Re: 2.6.21-rc1: known regressions (v2) (part 2)

From: Con Kolivas
Date: Thu Mar 01 2007 - 06:15:54 EST


On Thursday 01 March 2007 19:46, Ingo Molnar wrote:
> * Mike Galbraith <efault@xxxxxx> wrote:
> > I see no real difference between the two assertions. Nice is just a
> > mechanism to set priority, so I applied your assertion to a different
> > range of priorities than nice covers, and returned it to show that the
> > code contradicts itself. It can't be bad for a nice 1 task to run
> > with a nice 0 task, but OK for a minimum RT task to run with a maximum
> > RT task. Iff HT without corrective measures breaks nice, then it
> > breaks realtime priorities as well.
>
> i'm starting to lean towards your view that we should not artificially
> keep tasks from running, when there's a free CPU available. We should
> still keep the 'other half' of SMT scheduling: the immediate pushing of
> tasks to a related core, but this bit of 'do not run tasks on this CPU'
> dependent-sleeper logic is i think a bit fragile. Plus these days SMT
> siblings do not tend to influence each other in such a negative way as
> older P4 ones where a HT sibling would slow down the other sibling
> significantly.

Well it is meant to be tuned to the cpu type in per_cpu_gain. So it should be
easy to be set to the appropriate scaling. It was never meant to be a one
value fits all as the processors changed.

> plus with an increasing number of siblings (which seems like an
> inevitable thing on the hardware side), the dependent-sleeper logic
> becomes less and less scalable. We'd have to cross-check every other
> 'related' CPU's current priority to decide what to run.

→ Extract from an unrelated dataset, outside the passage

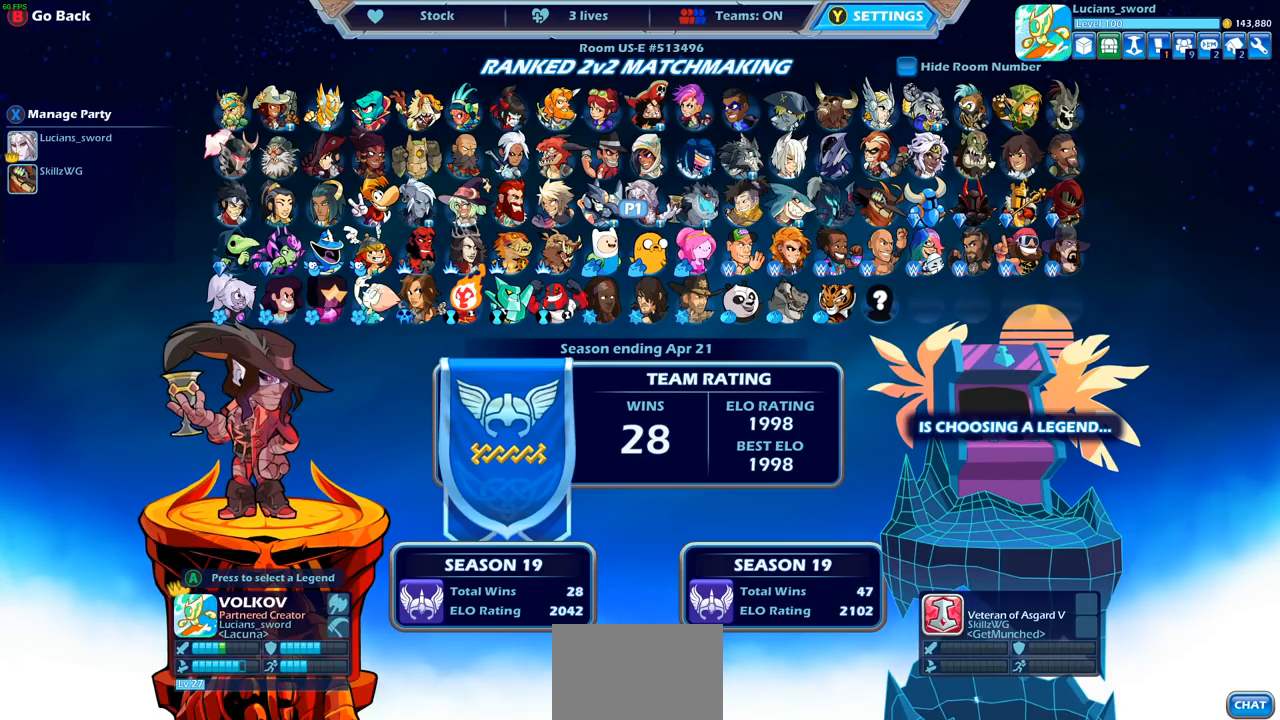
{"buttons": [], "left_stick": "center", "right_stick": "center", "events": []}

Yes even I've commented before that this current system is unworkable come
multiple shared power threads. This I do see as a real problem with it - in
the future.

> if then there should be a mechanism /in the hardware/ to set the
> priority of a CPU - and then the hardware could decide how to prioritize
> between siblings. Doing this in software is really hard.

And that's the depressing part because of course I was interested in that as
the original approach to the problem (and it was a big problem). When I spoke
to Intel and AMD (of course to date no SMT AMD chip exists) at kernel summit
they said it was too hard to implement hardware priorities well. Which is
real odd since IBM have already done it with Power...

Still I think it has been working fine in software till now, but now it has to
deal with the added confusion of dynticks, so I already know what will happen
to it.

Hrm it's been a good time for my code all round... I think I'll just swap
prefetch myself up the staircase to some pluggable scheduler that would
hyperthread me to sleep as an idle priority task.